IN THE EARLY HOURS OF 15 JANUARY 1934, an earthquake of magnitude 8.4 rocked Nepal and Bihar. Fissures as much as five kilometres deep opened in the earth, exhaling a choking dust and swallowing hillsides and villages. Ten thousand people died without leaving their beds. Although Kathmandu was relatively unscathed, nearby Patan was upheaved; large portions of the prime minister’s private palace were razed, and the town’s Durbar Square filled up with rubble. In distant Calcutta, the bell tower and steeple of St Paul’s Cathedral collapsed, the crash accompanied by a tremendous clang. As the Indian and Eurasian tectonic plates shifted into a more comfortable position beneath the earth’s surface, new lakes filled up behind landslides in the Himalayas and more people lost their lives in shuddering aftershocks.
Since the Gurkha War of 1814, the Kingdom of Nepal had been off limits to foreigners, especially the English; available maps had been entirely the work of Indian surveyors unsupervised by British colonial officials. But with the permission of the Maharaja of Nepal, the Geological Survey of India (GSI) sent a small team to investigate the devastation, led by an English geologist. The four men left Calcutta in early February and travelled for several months in bullock carts and on royal elephants, completing three separate traverses over ranges in both Nepal and Bihar before completing their trek at Darjeeling.

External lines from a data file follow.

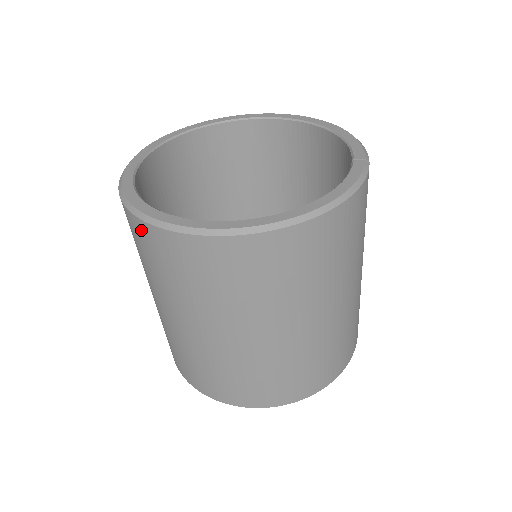
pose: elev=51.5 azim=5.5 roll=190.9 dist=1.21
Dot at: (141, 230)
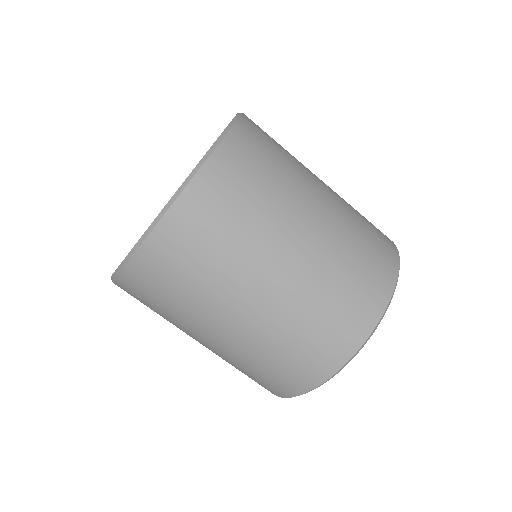
Dot at: (140, 268)
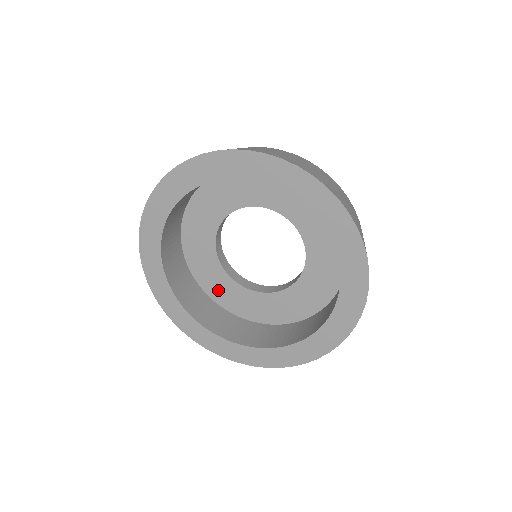
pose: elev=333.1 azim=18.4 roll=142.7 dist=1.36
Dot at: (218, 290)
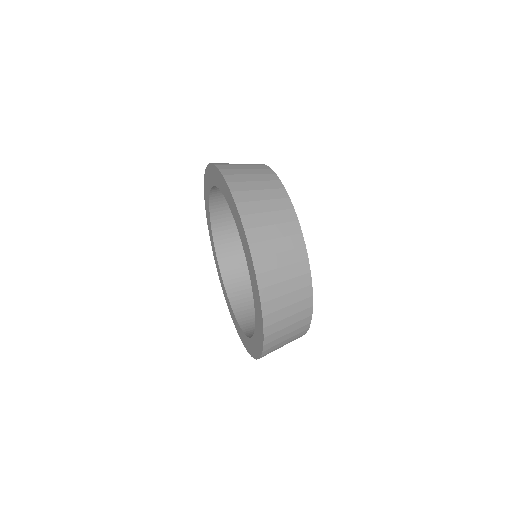
Dot at: occluded
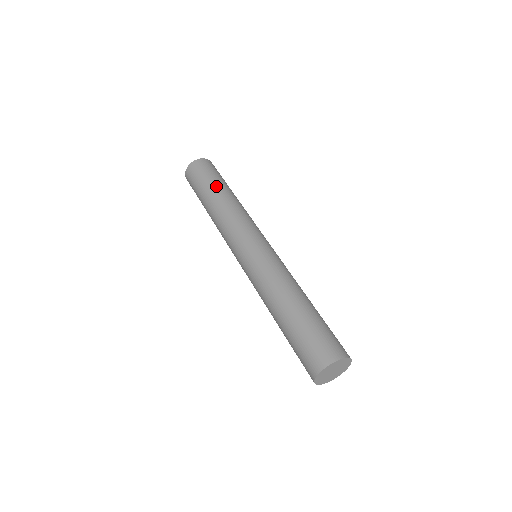
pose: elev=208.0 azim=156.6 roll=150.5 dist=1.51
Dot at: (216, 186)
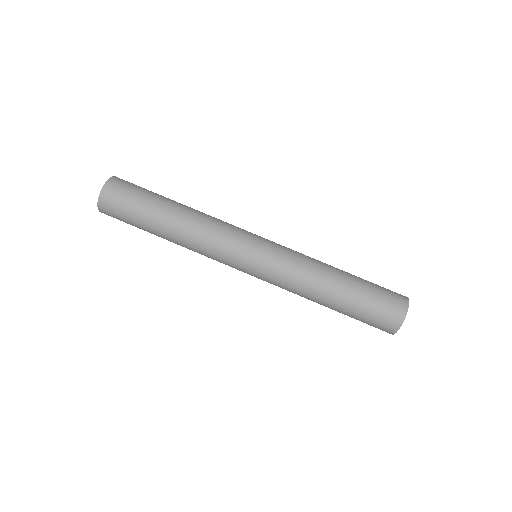
Dot at: (158, 208)
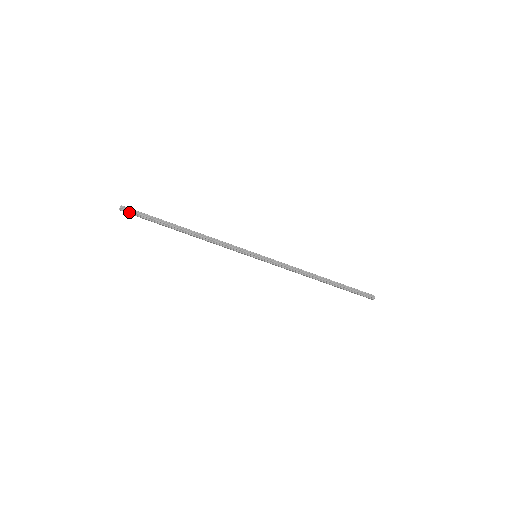
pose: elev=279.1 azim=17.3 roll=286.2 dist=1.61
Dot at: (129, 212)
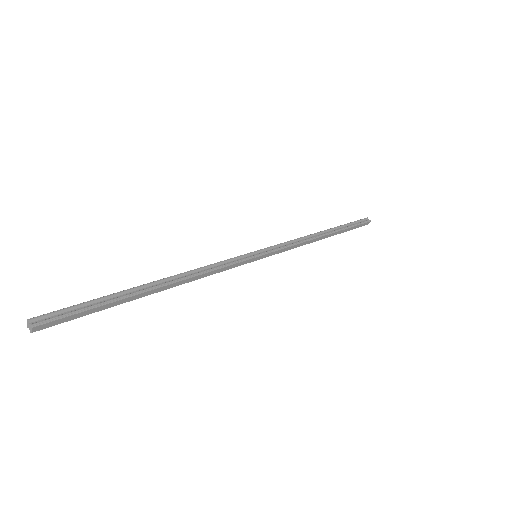
Dot at: (53, 319)
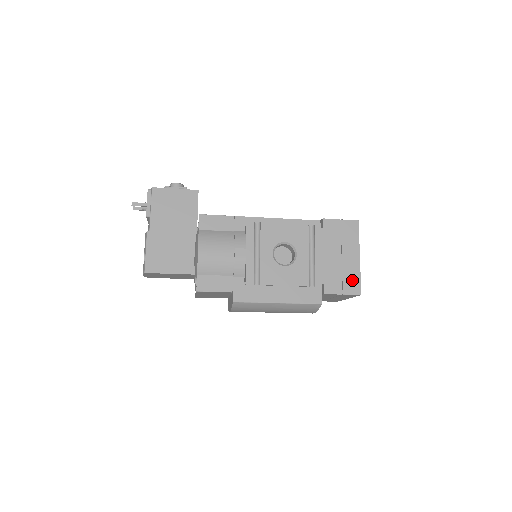
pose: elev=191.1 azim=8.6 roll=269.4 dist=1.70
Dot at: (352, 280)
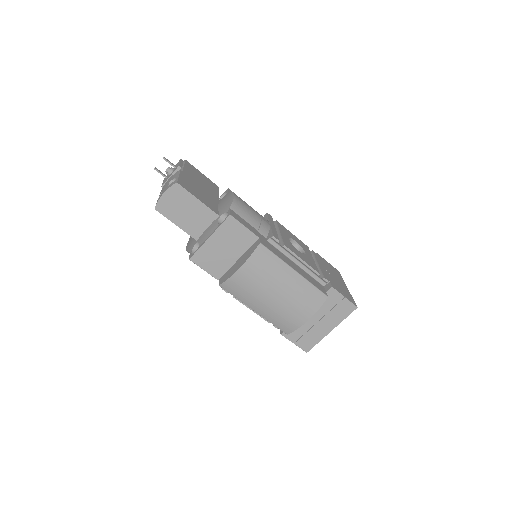
Dot at: (348, 295)
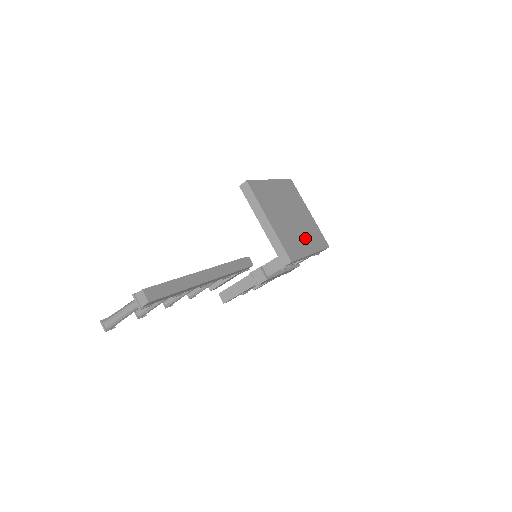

Comparing seismographs from Bombay and Kew, England, the long-legged, bearded and alarmingly pale-skinned team leader, 31-year-old John Bicknell Auden, had first judged the earthquake’s epicentre to fall in southeastern Nepal. On reaching the area to camp, however, he read the landscape as a detective might study overturned furniture to reconstruct a violent crime. He concluded that the epicentre was not in the Nepal Himalaya but in the Gangetic alluvium, further south, in north Bihar. In the seismological report he eventually filed with the GSI, Auden’s observations were largely geological. His account of the same journey for the Himalayan Journal, however, revealed a mountaineer’s agenda: to get a close-up view of Mount Everest’s southern face. He would be the first European to take in this view, and the first in over a century to visit the region.